:: Prompt ::
Among the records below, find each line that includes the string "living" and copy it.

:: Supplied records ::
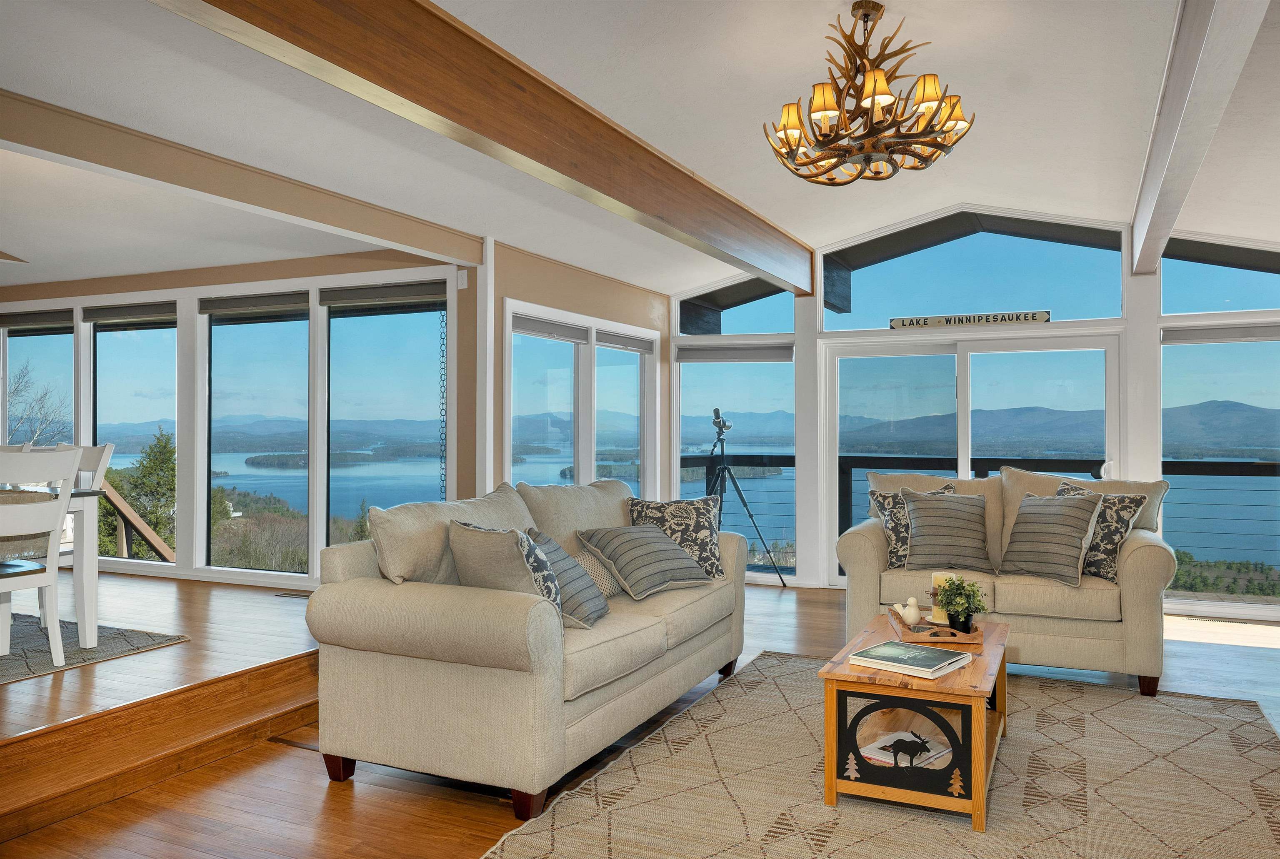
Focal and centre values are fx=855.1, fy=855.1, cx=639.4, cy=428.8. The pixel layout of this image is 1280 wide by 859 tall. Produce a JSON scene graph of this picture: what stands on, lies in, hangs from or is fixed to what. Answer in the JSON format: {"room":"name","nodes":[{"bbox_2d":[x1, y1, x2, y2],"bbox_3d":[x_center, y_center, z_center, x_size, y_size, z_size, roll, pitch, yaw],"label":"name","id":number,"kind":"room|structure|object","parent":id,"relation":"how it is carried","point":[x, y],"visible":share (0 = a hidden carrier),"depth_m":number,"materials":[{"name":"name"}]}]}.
{"room":"living room","nodes":[
{"label":"living room","id":0,"kind":"room"},
{"bbox_2d":[100,483,177,562],"bbox_3d":[-4.501,1.052,7.359,1.384,1.504,1.182,0,0,15],"label":"stair railing","id":1,"kind":"object","parent":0,"point":[143,529],"visible":0.56,"depth_m":7.39,"materials":[{"name":"brown wood"}]},
{"bbox_2d":[0,570,321,736],"bbox_3d":[-4.142,1.159,4.294,5.179,0.331,5.072,0,-1,25],"label":"raised floor","id":2,"kind":"structure","parent":0,"point":[168,655],"depth_m":4.03,"materials":[{"name":"brown wood"}]},
{"bbox_2d":[0,610,190,684],"bbox_3d":[-3.832,1.039,3.753,2.468,0.013,2.239,0,-1,25],"label":"dining rug","id":3,"kind":"object","parent":2,"relation":"on","point":[16,660],"visible":0.81,"depth_m":4.09,"materials":[{"name":"grey carpet"}]},
{"bbox_2d":[0,448,81,671],"bbox_3d":[-2.795,0.579,3.699,0.538,0.966,0.473,0,-1,25],"label":"dining chair","id":4,"kind":"object","parent":3,"relation":"on","point":[68,474],"visible":0.99,"depth_m":3.72,"materials":[{"name":"white wood"}]},
{"bbox_2d":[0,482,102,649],"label":"dining table","id":5,"kind":"object","parent":3,"relation":"on","point":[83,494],"visible":0.7,"depth_m":4.12,"materials":[{"name":"white wood"}]},
{"bbox_2d":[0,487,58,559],"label":"table runner","id":6,"kind":"object","parent":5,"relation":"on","point":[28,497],"visible":0.72,"depth_m":3.85,"materials":[{"name":"beige fabric"}]},
{"bbox_2d":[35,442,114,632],"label":"chair","id":7,"kind":"object","parent":3,"relation":"on","point":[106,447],"visible":0.43,"depth_m":4.64,"materials":[{"name":"white wood"}]},
{"bbox_2d":[272,590,313,598],"bbox_3d":[-2.133,1.046,5.381,0.324,0.009,0.110,0,-1,25],"label":"floor vent","id":8,"kind":"object","parent":2,"relation":"in","point":[294,594],"visible":0.93,"depth_m":5.37,"materials":[{"name":"metal"}]},
{"bbox_2d":[0,248,472,590],"bbox_3d":[-3.534,-0.032,6.522,5.254,2.445,0.192,0,-1,25],"label":"left window wall","id":9,"kind":"structure","parent":0,"point":[276,276],"depth_m":5.88,"materials":[{"name":"glass"}]},
{"bbox_2d":[0,316,74,448],"bbox_3d":[-5.141,-0.016,7.306,1.102,1.910,0.108,0,-1,25],"label":"window","id":10,"kind":"structure","parent":9,"relation":"in","point":[41,339],"depth_m":7.32,"materials":[{"name":"clear glass"}]},
{"bbox_2d":[0,308,74,329],"bbox_3d":[-5.052,-0.921,7.162,0.943,0.121,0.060,0,-1,25],"label":"roller blind","id":11,"kind":"object","parent":10,"relation":"attached to","point":[43,319],"visible":0.97,"depth_m":7.13,"materials":[{"name":"fabric"}]},
{"bbox_2d":[86,310,177,566],"bbox_3d":[-3.959,0.060,6.707,1.009,1.958,0.131,0,-1,25],"label":"window","id":12,"kind":"structure","parent":9,"relation":"in","point":[118,346],"depth_m":6.74,"materials":[{"name":"clear glass"}]},
{"bbox_2d":[83,302,176,325],"bbox_3d":[-3.895,-0.885,6.576,1.025,0.111,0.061,0,-1,25],"label":"roller blind","id":13,"kind":"object","parent":12,"relation":"attached to","point":[96,316],"visible":0.98,"depth_m":6.54,"materials":[{"name":"grey fabric"}]},
{"bbox_2d":[204,299,311,576],"bbox_3d":[-2.738,0.057,6.156,1.006,1.945,0.108,0,-1,25],"label":"window","id":14,"kind":"structure","parent":9,"relation":"in","point":[241,339],"depth_m":6.21,"materials":[{"name":"glass"}]},
{"bbox_2d":[200,291,308,316],"bbox_3d":[-2.744,-0.892,6.094,0.979,0.113,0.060,0,-1,25],"label":"roller blind","id":15,"kind":"object","parent":14,"relation":"attached to","point":[266,301],"visible":0.98,"depth_m":6.07,"materials":[{"name":"grey fabric"}]},
{"bbox_2d":[317,288,447,550],"bbox_3d":[-1.714,0.067,5.828,1.016,2.007,0.112,0,-1,25],"label":"window","id":16,"kind":"structure","parent":9,"relation":"in","point":[356,321],"depth_m":5.87,"materials":[{"name":"glass"}]},
{"bbox_2d":[317,280,449,309],"bbox_3d":[-1.699,-0.897,5.717,1.026,0.114,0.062,0,-1,25],"label":"roller blind","id":17,"kind":"object","parent":16,"relation":"attached to","point":[354,296],"visible":0.98,"depth_m":5.69,"materials":[{"name":"grey fabric"}]},
{"bbox_2d":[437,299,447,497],"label":"chain","id":18,"kind":"object","parent":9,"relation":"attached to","point":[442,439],"visible":0.86,"depth_m":5.61,"materials":[{"name":"metal"}]},
{"bbox_2d":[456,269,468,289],"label":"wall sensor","id":19,"kind":"object","parent":9,"relation":"attached to","point":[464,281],"visible":0.98,"depth_m":5.40,"materials":[{"name":"white"}]},
{"bbox_2d":[481,237,669,496],"bbox_3d":[-0.409,0.011,6.732,0.179,2.506,2.870,0,-1,25],"label":"side wall","id":20,"kind":"structure","parent":0,"point":[645,301],"depth_m":6.15,"materials":[{"name":"paint"}]},
{"bbox_2d":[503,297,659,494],"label":"window","id":21,"kind":"structure","parent":20,"relation":"in","point":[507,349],"depth_m":6.65,"materials":[{"name":"white glass"}]},
{"bbox_2d":[509,313,589,343],"bbox_3d":[-0.650,-0.701,6.088,0.057,0.127,0.989,0,-1,25],"label":"window blind","id":22,"kind":"object","parent":21,"relation":"attached to","point":[529,326],"visible":0.92,"depth_m":6.04,"materials":[{"name":"grey fabric"}]},
{"bbox_2d":[593,329,654,352],"bbox_3d":[-0.140,-0.708,7.060,0.057,0.121,0.942,0,-1,25],"label":"window blind","id":23,"kind":"object","parent":21,"relation":"attached to","point":[602,341],"visible":0.92,"depth_m":7.01,"materials":[{"name":"grey fabric"}]},
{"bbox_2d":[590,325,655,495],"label":"window","id":24,"kind":"structure","parent":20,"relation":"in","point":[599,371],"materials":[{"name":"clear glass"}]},
{"bbox_2d":[0,579,1279,858],"bbox_3d":[0.952,1.313,2.692,6.000,0.132,8.648,0,-1,25],"label":"floor","id":25,"kind":"structure","parent":0,"point":[316,792],"depth_m":3.02,"materials":[{"name":"brown wood"}]},
{"bbox_2d":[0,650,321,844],"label":"step","id":26,"kind":"structure","parent":25,"relation":"on","point":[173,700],"depth_m":3.20,"materials":[{"name":"brown wood"}]},
{"bbox_2d":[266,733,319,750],"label":"floor vent","id":27,"kind":"object","parent":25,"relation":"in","point":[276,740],"visible":0.47,"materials":[{"name":"brown"}]},
{"bbox_2d":[307,475,747,820],"bbox_3d":[-0.305,0.758,3.831,0.981,0.989,2.201,0,-1,25],"label":"sofa","id":28,"kind":"object","parent":25,"relation":"on","point":[469,609],"visible":0.95,"depth_m":2.99,"materials":[{"name":"beige fabric"}]},
{"bbox_2d":[448,519,564,620],"bbox_3d":[-0.491,0.552,3.145,0.318,0.430,0.486,0,-1,-44],"label":"throw pillow","id":29,"kind":"object","parent":28,"relation":"on","point":[477,529],"visible":0.66,"depth_m":3.02,"materials":[{"name":"grey fabric"}]},
{"bbox_2d":[524,527,608,628],"bbox_3d":[-0.322,0.597,3.433,0.330,0.370,0.454,0,0,8],"label":"throw pillow","id":30,"kind":"object","parent":28,"relation":"on","point":[599,609],"visible":0.59,"depth_m":3.32,"materials":[{"name":"grey fabric"}]},
{"bbox_2d":[572,545,622,596],"bbox_3d":[-0.221,0.647,3.917,0.221,0.250,0.446,0,-1,25],"label":"throw pillow","id":31,"kind":"object","parent":28,"relation":"on","point":[589,564],"visible":0.44,"depth_m":3.84,"materials":[{"name":"fabric"}]},
{"bbox_2d":[577,523,710,599],"bbox_3d":[0.025,0.611,4.042,0.395,0.308,0.523,0,-1,44],"label":"striped pillow","id":32,"kind":"object","parent":28,"relation":"on","point":[645,547],"visible":1,"depth_m":3.93,"materials":[{"name":"grey fabric"}]},
{"bbox_2d":[626,495,724,580],"bbox_3d":[0.181,0.564,4.372,0.524,0.438,0.259,0,0,-12],"label":"throw pillow","id":33,"kind":"object","parent":28,"relation":"on","point":[652,512],"visible":0.72,"depth_m":4.33,"materials":[{"name":"fabric"}]},
{"bbox_2d":[707,410,781,584],"bbox_3d":[0.727,0.582,6.971,0.666,1.408,0.543,0,-1,25],"label":"tripod","id":34,"kind":"object","parent":25,"relation":"on","point":[745,504],"visible":0.92,"depth_m":6.93,"materials":[{"name":"black metal"}]},
{"bbox_2d":[710,407,732,437],"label":"telescope","id":35,"kind":"object","parent":34,"relation":"on","point":[715,411],"visible":0.96,"depth_m":7.01,"materials":[{"name":"metal"}]},
{"bbox_2d":[480,650,1279,858],"bbox_3d":[1.130,1.263,3.053,2.535,0.014,3.298,0,-1,25],"label":"area rug","id":36,"kind":"object","parent":25,"relation":"on","point":[1181,700],"visible":0.85,"depth_m":2.97,"materials":[{"name":"beige carpet"}]},
{"bbox_2d":[817,614,1011,829],"bbox_3d":[1.071,1.034,3.234,0.562,0.427,1.082,0,-1,25],"label":"coffee table","id":37,"kind":"object","parent":36,"relation":"on","point":[945,680],"visible":0.76,"depth_m":2.81,"materials":[{"name":"brown wood"}]},
{"bbox_2d":[855,729,952,769],"bbox_3d":[0.917,1.119,2.982,0.297,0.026,0.241,0,-1,-43],"label":"magazine","id":38,"kind":"object","parent":37,"relation":"in","point":[875,752],"visible":0.67,"depth_m":2.96,"materials":[{"name":"white paper"}]},
{"bbox_2d":[850,640,972,678],"bbox_3d":[0.952,0.800,2.995,0.311,0.033,0.316,0,-1,42],"label":"book","id":39,"kind":"object","parent":37,"relation":"on","point":[935,655],"visible":0.99,"depth_m":2.94,"materials":[{"name":"paper"}]},
{"bbox_2d":[886,606,984,646],"bbox_3d":[1.197,0.808,3.522,0.325,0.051,0.487,0,0,7],"label":"wooden tray","id":40,"kind":"object","parent":37,"relation":"on","point":[973,639],"visible":0.69,"depth_m":3.36,"materials":[{"name":"brown wood"}]},
{"bbox_2d":[893,595,922,625],"bbox_3d":[1.146,0.764,3.622,0.098,0.110,0.103,0,0,-12],"label":"bird figurine","id":41,"kind":"object","parent":40,"relation":"on","point":[913,602],"visible":1,"depth_m":3.59,"materials":[{"name":"white ceramic"}]},
{"bbox_2d":[929,571,957,624],"bbox_3d":[1.290,0.716,3.646,0.112,0.208,0.112,0,-1,25],"label":"candle","id":42,"kind":"object","parent":40,"relation":"on","point":[935,609],"visible":0.47,"depth_m":3.61,"materials":[{"name":"wax"}]},
{"bbox_2d":[935,576,988,632],"bbox_3d":[1.308,0.709,3.492,0.211,0.223,0.211,0,0,4],"label":"potted plant","id":43,"kind":"object","parent":40,"relation":"on","point":[955,617],"visible":0.99,"depth_m":3.46,"materials":[{"name":"green plant"}]},
{"bbox_2d":[835,467,1181,696],"bbox_3d":[1.973,0.754,4.762,1.688,1.023,0.942,0,-1,25],"label":"loveseat","id":44,"kind":"object","parent":25,"relation":"on","point":[863,547],"visible":0.66,"depth_m":4.38,"materials":[{"name":"beige fabric"}]},
{"bbox_2d":[866,484,957,567],"bbox_3d":[1.562,0.561,4.896,0.488,0.467,0.250,0,0,2],"label":"throw pillow","id":45,"kind":"object","parent":44,"relation":"on","point":[890,529],"visible":0.48,"depth_m":4.87,"materials":[{"name":"fabric"}]},
{"bbox_2d":[900,490,994,573],"bbox_3d":[1.724,0.570,4.767,0.506,0.435,0.292,0,-1,25],"label":"striped pillow","id":46,"kind":"object","parent":44,"relation":"on","point":[925,512],"visible":1,"depth_m":4.69,"materials":[{"name":"grey fabric"}]},
{"bbox_2d":[998,491,1103,585],"bbox_3d":[2.151,0.571,4.509,0.288,0.442,0.503,0,-1,-33],"label":"striped pillow","id":47,"kind":"object","parent":44,"relation":"on","point":[1078,512],"visible":0.99,"depth_m":4.42,"materials":[{"name":"grey fabric"}]},
{"bbox_2d":[1054,482,1147,583],"bbox_3d":[2.394,0.551,4.557,0.260,0.492,0.497,0,-1,-29],"label":"throw pillow","id":48,"kind":"object","parent":44,"relation":"on","point":[1108,547],"visible":0.58,"depth_m":4.42,"materials":[{"name":"fabric"}]},
{"bbox_2d":[1184,615,1269,626],"bbox_3d":[3.958,1.297,5.778,0.409,0.011,0.116,0,-1,25],"label":"floor vent","id":49,"kind":"object","parent":25,"relation":"in","point":[1238,622],"visible":0.98,"depth_m":5.75,"materials":[{"name":"metal"}]},
{"bbox_2d":[0,0,1279,298],"bbox_3d":[-0.056,-1.602,3.481,8.172,0.255,8.803,0,-1,25],"label":"ceiling","id":50,"kind":"structure","parent":0,"point":[880,219],"depth_m":3.97,"materials":[{"name":"white paint"}]},
{"bbox_2d":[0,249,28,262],"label":"ceiling fan","id":51,"kind":"object","parent":50,"relation":"hanging from","point":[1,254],"visible":0.99,"depth_m":4.52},
{"bbox_2d":[0,91,481,267],"bbox_3d":[-2.141,-1.153,3.527,0.168,0.216,4.545,0,-1,25],"label":"ceiling beam","id":52,"kind":"structure","parent":50,"relation":"attached to","point":[83,158],"depth_m":3.80,"materials":[{"name":"wood"}]},
{"bbox_2d":[159,0,813,293],"bbox_3d":[-0.307,-1.234,3.684,0.185,0.329,7.061,0,-1,25],"label":"ceiling beam","id":53,"kind":"structure","parent":50,"relation":"attached to","point":[685,173],"depth_m":3.08,"materials":[{"name":"brown wood"}]},
{"bbox_2d":[764,0,974,186],"bbox_3d":[0.876,-1.296,3.308,0.789,0.643,0.779,0,-1,25],"label":"chandelier","id":54,"kind":"object","parent":50,"relation":"hanging from","point":[883,93],"visible":0.99,"depth_m":3.21,"materials":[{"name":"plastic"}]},
{"bbox_2d":[1128,0,1269,275],"bbox_3d":[2.098,-1.344,3.254,0.169,0.339,6.339,0,-1,25],"label":"ceiling beam","id":55,"kind":"structure","parent":50,"relation":"attached to","point":[1171,118],"depth_m":3.30,"materials":[{"name":"white wood"}]},
{"bbox_2d":[672,208,1279,619],"bbox_3d":[2.700,-0.229,6.621,5.375,3.075,0.187,0,-1,25],"label":"back wall","id":56,"kind":"structure","parent":0,"point":[1153,289],"depth_m":6.52,"materials":[{"name":"white paint"}]},
{"bbox_2d":[673,350,794,578],"bbox_3d":[0.849,0.307,7.644,1.109,2.045,0.110,0,-1,25],"label":"window","id":57,"kind":"structure","parent":56,"relation":"in","point":[782,366],"depth_m":7.62,"materials":[{"name":"glass"}]},
{"bbox_2d":[673,344,793,363],"bbox_3d":[0.817,-0.651,7.373,1.082,0.140,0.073,0,-1,25],"label":"roller blind","id":58,"kind":"object","parent":57,"relation":"attached to","point":[687,359],"visible":0.96,"depth_m":7.35,"materials":[{"name":"grey fabric"}]},
{"bbox_2d":[676,275,795,336],"bbox_3d":[0.868,-1.105,7.502,1.237,0.702,0.060,0,-1,25],"label":"transom window","id":59,"kind":"structure","parent":56,"relation":"in","point":[725,324],"depth_m":7.45,"materials":[{"name":"glass"}]},
{"bbox_2d":[888,310,1051,329],"bbox_3d":[2.455,-0.815,6.389,1.154,0.097,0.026,0,-1,25],"label":"sign","id":60,"kind":"object","parent":56,"relation":"attached to","point":[1030,316],"visible":0.99,"depth_m":6.37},
{"bbox_2d":[820,331,1124,584],"bbox_3d":[2.662,0.299,6.929,2.201,2.032,0.166,0,-1,25],"label":"sliding glass door","id":61,"kind":"structure","parent":56,"relation":"in","point":[1111,354],"depth_m":6.94,"materials":[{"name":"glass"}]},
{"bbox_2d":[820,208,1125,331],"bbox_3d":[2.512,-1.202,6.659,2.326,0.863,0.082,0,-1,25],"label":"transom window","id":62,"kind":"structure","parent":56,"relation":"in","point":[1106,304],"depth_m":6.57,"materials":[{"name":"glass"}]},
{"bbox_2d":[1159,233,1279,311],"bbox_3d":[4.154,-1.071,5.959,1.009,0.596,0.077,0,-1,25],"label":"transom window","id":63,"kind":"structure","parent":56,"relation":"in","point":[1258,301],"depth_m":5.99,"materials":[{"name":"clear glass"}]},
{"bbox_2d":[1162,345,1279,613],"bbox_3d":[4.425,0.302,6.125,1.178,2.018,0.107,0,-1,25],"label":"window","id":64,"kind":"structure","parent":56,"relation":"in","point":[1203,349],"depth_m":6.23,"materials":[{"name":"glass"}]},
{"bbox_2d":[1165,324,1279,343],"bbox_3d":[4.175,-0.656,5.874,1.008,0.111,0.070,0,-1,25],"label":"roller blind","id":65,"kind":"object","parent":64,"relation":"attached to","point":[1253,334],"visible":0.97,"depth_m":5.91,"materials":[{"name":"grey fabric"}]},
{"label":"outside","id":66,"kind":"structure","parent":0,"visible":0},
{"bbox_2d":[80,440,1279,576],"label":"lake","id":67,"kind":"structure","parent":66,"point":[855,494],"materials":[{"name":"blue liquid"}]},
{"bbox_2d":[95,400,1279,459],"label":"mountains","id":68,"kind":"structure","parent":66,"point":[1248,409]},
{"label":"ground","id":69,"kind":"structure","parent":66,"visible":0},
{"bbox_2d":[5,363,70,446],"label":"bare tree","id":70,"kind":"object","parent":69,"relation":"on","point":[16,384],"visible":0.6,"materials":[{"name":"plant"}]},
{"bbox_2d":[99,427,176,558],"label":"evergreen tree","id":71,"kind":"object","parent":69,"relation":"on","point":[163,447],"visible":0.39,"materials":[{"name":"plant"}]},
{"bbox_2d":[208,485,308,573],"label":"shrubs","id":72,"kind":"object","parent":69,"relation":"on","point":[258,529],"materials":[{"name":"brown plant"}]},
{"bbox_2d":[685,453,1279,578],"bbox_3d":[3.665,0.840,7.813,7.563,1.242,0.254,0,-1,25],"label":"balcony railing","id":73,"kind":"object","parent":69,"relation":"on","point":[1228,474],"visible":0.31,"depth_m":8.11,"materials":[{"name":"black metal"}]}
]}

:: Exercise output ::
{"room":"living room","nodes":[
{"label":"living room","id":0,"kind":"room"},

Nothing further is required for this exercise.